Patient's ability to undergo a surgical procedure with low anesthetic complications is established by preoperative assessment. Patient will be assessed for any airway abnormalities, history of injuries in the oral cavity. Visible structures of the airway will be evaluated and classified according to Mallampati classification system. Additional airway evaluation will include range of motion of head and neck, assessing interincisor distance, length and thickness of neck and thyromental distance. Breath sounds will be auscultated and the chest area will be assessed for any visual abnormalities (Stoelting & Miller, 2007). Baseline pulse-oximetry will be obtained and documented on room air.
Assessment of heart sounds and baseline vital signs will be performed. Enquire about the incidence of SOB with physical activities in order to determine any underlying cardiac and lung problems (Stoelting & Miller, 2007). Determination of patients BMI will be done to assess the risk of postoperative morbidity and associated anesthetic complications. Enquire if patient smokes and/ or drink, including his last drink and/or cigarette. Patient's current well being and psychological status will be assessed. Evaluation of family history of anesthesia complications, in order to, determines patient's risk of malignant hyperthermia and associated anesthetic complications. Head to toe physical assessment will be completed for any physical abnormalities and documented.
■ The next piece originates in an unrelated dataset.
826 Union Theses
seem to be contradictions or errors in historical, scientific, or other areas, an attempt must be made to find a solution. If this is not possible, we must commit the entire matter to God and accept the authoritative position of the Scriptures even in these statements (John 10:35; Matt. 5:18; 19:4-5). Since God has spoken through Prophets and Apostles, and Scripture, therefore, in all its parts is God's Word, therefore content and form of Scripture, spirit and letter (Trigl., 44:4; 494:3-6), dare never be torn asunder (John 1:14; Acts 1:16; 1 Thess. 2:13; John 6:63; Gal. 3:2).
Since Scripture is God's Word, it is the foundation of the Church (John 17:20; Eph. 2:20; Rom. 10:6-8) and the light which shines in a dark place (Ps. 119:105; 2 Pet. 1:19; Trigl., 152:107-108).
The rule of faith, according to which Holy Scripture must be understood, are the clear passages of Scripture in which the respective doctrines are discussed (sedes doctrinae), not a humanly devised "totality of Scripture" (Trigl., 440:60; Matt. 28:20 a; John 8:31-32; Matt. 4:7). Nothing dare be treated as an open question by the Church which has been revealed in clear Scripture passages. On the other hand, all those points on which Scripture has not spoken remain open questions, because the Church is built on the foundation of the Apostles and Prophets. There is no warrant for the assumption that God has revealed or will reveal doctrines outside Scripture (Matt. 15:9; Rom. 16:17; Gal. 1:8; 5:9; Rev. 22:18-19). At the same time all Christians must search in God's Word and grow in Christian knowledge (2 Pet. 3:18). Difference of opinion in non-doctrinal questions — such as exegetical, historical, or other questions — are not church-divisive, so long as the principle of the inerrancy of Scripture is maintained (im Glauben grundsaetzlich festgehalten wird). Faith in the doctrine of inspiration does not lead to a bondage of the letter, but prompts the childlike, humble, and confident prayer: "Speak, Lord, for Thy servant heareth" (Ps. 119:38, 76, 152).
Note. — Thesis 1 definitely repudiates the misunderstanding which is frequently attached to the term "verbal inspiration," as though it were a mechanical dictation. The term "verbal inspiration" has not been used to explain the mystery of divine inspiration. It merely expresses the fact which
After the preoperative evaluation the anesthesia machine will be checked before connecting the patient to the machine. The anesthesia machine check includes; inspection of the low and high pressure system, examination of carbon dioxide absorbent color change, inspecting the breathing circuit for any loose connections, assessing proper functioning of the mechanical ventilator, performing a leak test, calibration of the oxygen analyzer, inspecting levels of vaporizer, checking the availability of back up battery and gas cylinders, assessment of proper functioning of the scavenging system and set alarm limits on the monitor (Stoelting & Miller, 2007). Some of the medications that will be made available in the cart include lidocaine, propofol, fentanyl, midazolam, glycopyrrolate, succinylcholine, rocuronium, neostigmine, ephedrine, antiemetics, H2-receptor blocker, opioid and benzodiazepine antagonist. Equipments to be ensured to be in the cart are laryngoscope, different size blades, stylets, different size tracheal tubes, oral/nasal airway, properly working suction and appropriate size face mask.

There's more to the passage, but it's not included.